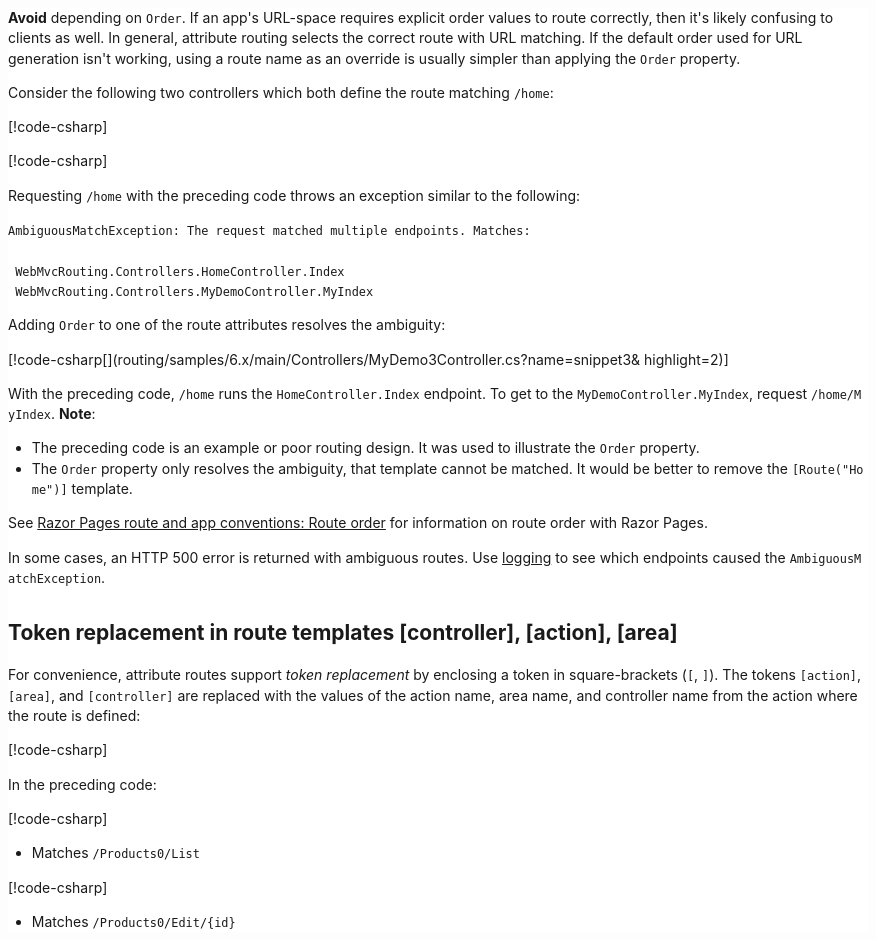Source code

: **Avoid** depending on `Order`. If an app's URL-space requires explicit order values to route correctly, then it's likely confusing to clients as well. In general, attribute routing selects the correct route with URL matching. If the default order used for URL generation isn't working, using a route name as an override is usually simpler than applying the `Order` property.

Consider the following two controllers which both define the route matching `/home`:

[!code-csharp[](routing/samples/6.x/main/Controllers/HomeController.cs?name=snippet2)]

[!code-csharp[](routing/samples/6.x/main/Controllers/MyDemoController.cs?name=snippet)]

Requesting `/home` with the preceding code throws an exception similar to the following:

```text
AmbiguousMatchException: The request matched multiple endpoints. Matches:

 WebMvcRouting.Controllers.HomeController.Index
 WebMvcRouting.Controllers.MyDemoController.MyIndex
```

Adding `Order` to one of the route attributes resolves the ambiguity:

[!code-csharp[](routing/samples/6.x/main/Controllers/MyDemo3Controller.cs?name=snippet3& highlight=2)]

With the preceding code, `/home` runs the `HomeController.Index` endpoint. To get to the `MyDemoController.MyIndex`, request `/home/MyIndex`. **Note**:

* The preceding code is an example or poor routing design. It was used to illustrate the `Order` property.
* The `Order` property only resolves the ambiguity, that template cannot be matched. It would be better to remove the `[Route("Home")]` template.

See [Razor Pages route and app conventions: Route order](xref:razor-pages/razor-pages-conventions#route-order) for information on route order with Razor Pages.

In some cases, an HTTP 500 error is returned with ambiguous routes. Use [logging](xref:fundamentals/logging/index) to see which endpoints caused the `AmbiguousMatchException`.

<a name="routing-token-replacement-templates-ref-label"></a>

## Token replacement in route templates [controller], [action], [area]

For convenience, attribute routes support *token replacement* by enclosing a token in square-brackets (`[`, `]`). The tokens `[action]`, `[area]`, and `[controller]` are replaced with the values of the action name, area name, and controller name from the action where the route is defined:

[!code-csharp[](routing/samples/6.x/main/Controllers/ProductsController.cs?name=snippet)]

In the preceding code:

[!code-csharp[](routing/samples/6.x/main/Controllers/ProductsController.cs?name=snippet10)]

* Matches `/Products0/List`

[!code-csharp[](routing/samples/6.x/main/Controllers/ProductsController.cs?name=snippet11)]

* Matches `/Products0/Edit/{id}`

| Assignment |
Output only the lines from the start of the data through the line that holds "See [Razor Pages". Keep them exact and leave the pictures out.

| Your solution |
Source code

: **Avoid** depending on `Order`. If an app's URL-space requires explicit order values to route correctly, then it's likely confusing to clients as well. In general, attribute routing selects the correct route with URL matching. If the default order used for URL generation isn't working, using a route name as an override is usually simpler than applying the `Order` property.

Consider the following two controllers which both define the route matching `/home`:

[!code-csharp[](routing/samples/6.x/main/Controllers/HomeController.cs?name=snippet2)]

[!code-csharp[](routing/samples/6.x/main/Controllers/MyDemoController.cs?name=snippet)]

Requesting `/home` with the preceding code throws an exception similar to the following:

```text
AmbiguousMatchException: The request matched multiple endpoints. Matches:

 WebMvcRouting.Controllers.HomeController.Index
 WebMvcRouting.Controllers.MyDemoController.MyIndex
```

Adding `Order` to one of the route attributes resolves the ambiguity:

[!code-csharp[](routing/samples/6.x/main/Controllers/MyDemo3Controller.cs?name=snippet3& highlight=2)]

With the preceding code, `/home` runs the `HomeController.Index` endpoint. To get to the `MyDemoController.MyIndex`, request `/home/MyIndex`. **Note**:

* The preceding code is an example or poor routing design. It was used to illustrate the `Order` property.
* The `Order` property only resolves the ambiguity, that template cannot be matched. It would be better to remove the `[Route("Home")]` template.

See [Razor Pages route and app conventions: Route order](xref:razor-pages/razor-pages-conventions#route-order) for information on route order with Razor Pages.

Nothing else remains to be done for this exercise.